At lights-out they’re in their beds like good little girls – if the prefect has to come back, she might be in a more observant mood. After the bell goes, the edgy giddiness starts to fade. Something else starts to show through.
They’ve never listened to the sounds of the school falling asleep before, not this way, ears stretched like animals’. At first the flickers are constant: a burst of giggles through the wall, a faraway squeal, a patter of slippers as someone runs to the toilet. Then they drift farther apart. Then there’s silence.
When the clock at the back of the main building strikes one, Selena sits up.
They don’t talk. They don’t flick on torches, or bedside lights: anyone going down the corridor would see the flicker through the glass above the transom. In the window the moon is enormous, more than enough. They strip off their pyjamas and stuff their pillows under their sheets, pull on final jumpers and coats, deft and synchronised as if they’d been practising. When they’re ready they stand by their beds, boots dangling from their hands. They look at each other like explorers in the doorway of a long journey, all of them caught motionless in the moment before one of them takes the first step.
‘If you weirdos are serious about this,’ Julia says, ‘let’s do it.’
No one leaps out at them from a doorway, no stair creaks. On the ground floor Matron is snoring. When Becca fits the key into the door to the main building, it turns like the lock’s been oiled. By the time they reach the maths classroom and Julia reaches up to the fastening of the sash window, they already know the watchman is asleep or on the phone and will never look their way. Boots on and out of the window, one two three four quick and slick and silent, and they’re standing on the grass and it’s not a game any more.

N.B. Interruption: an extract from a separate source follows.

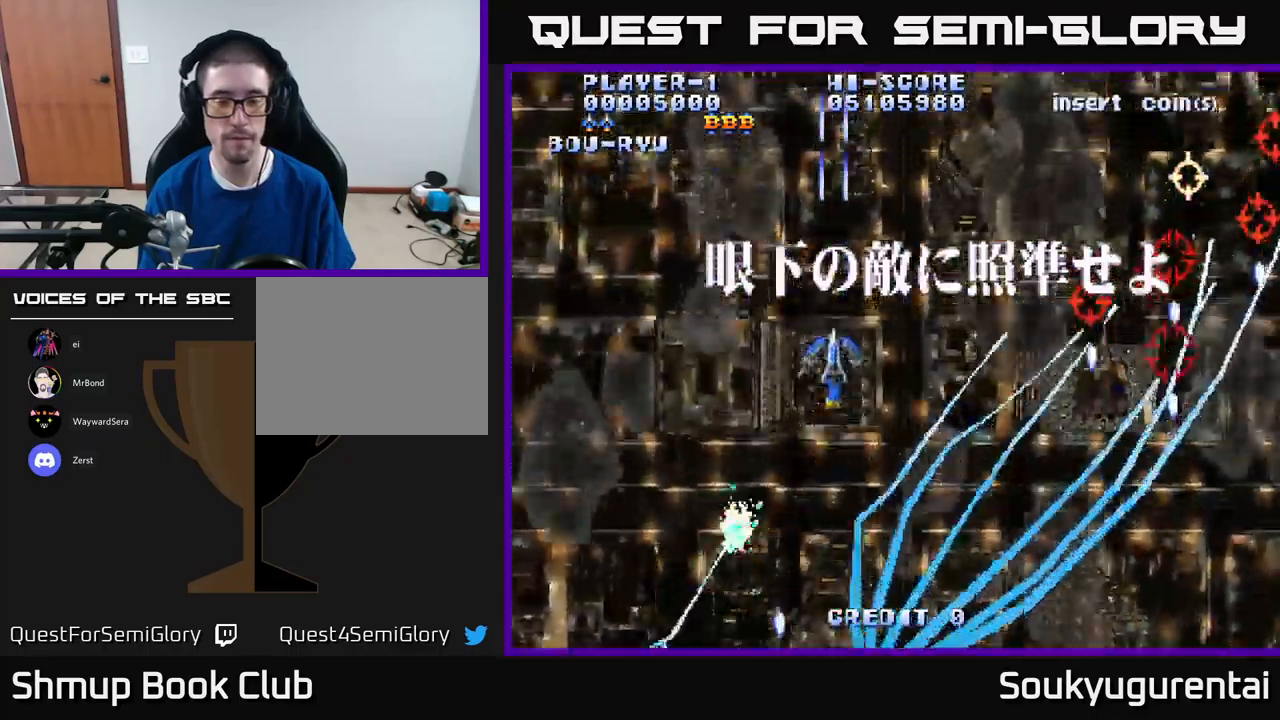
{"dt_ms": 500, "buttons": ["A", "DPAD_DOWN", "DPAD_LEFT"], "left_stick": "center", "right_stick": "center", "events": [[150, "DPAD_RIGHT", "down"], [233, "DPAD_UP", "up"], [266, "DPAD_RIGHT", "up"], [283, "DPAD_DOWN", "down"], [333, "DPAD_LEFT", "down"]]}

The grounds are still as a set for a ballet, waiting for the first shivering run of notes from a flute; for the light girls to run in and stop, poised perfect and impossible, barely touching the grass. The white light comes from everywhere. The frost sings high in their ears.
They run. The great spread of grass rolls out to greet them and they skim down it, the crackle-cold air flowing like spring water into their mouths and running their hair straight out behind them when their hoods fall back and none of them can stop to pull them up again. They’re invisible, they could stream laughing past the night watchman and tweak off his cap as they went, leave him grabbing at air and gibbering at the wild unknown that’s suddenly everywhere, and they can’t stop running.
Into the shadows and down the narrow paths enclosed by dark spiky weaves of branches, past leaning trunks wrapped with years of ivy, through smells of cold earth and wet layers of leaves. When they burst out of that tunnel it’s into the white waiting glade.
They’ve never been here before. The tops of the cypresses blaze with frozen fire like great torches. There are things moving in the shadows, things that when they manage to catch a hair-thin glimpse are shaped like deer and wolves but they could be anything, circling. High in the shining column of air above the clearing, birds whirl arc-winged, long threads of savage cries trailing behind them.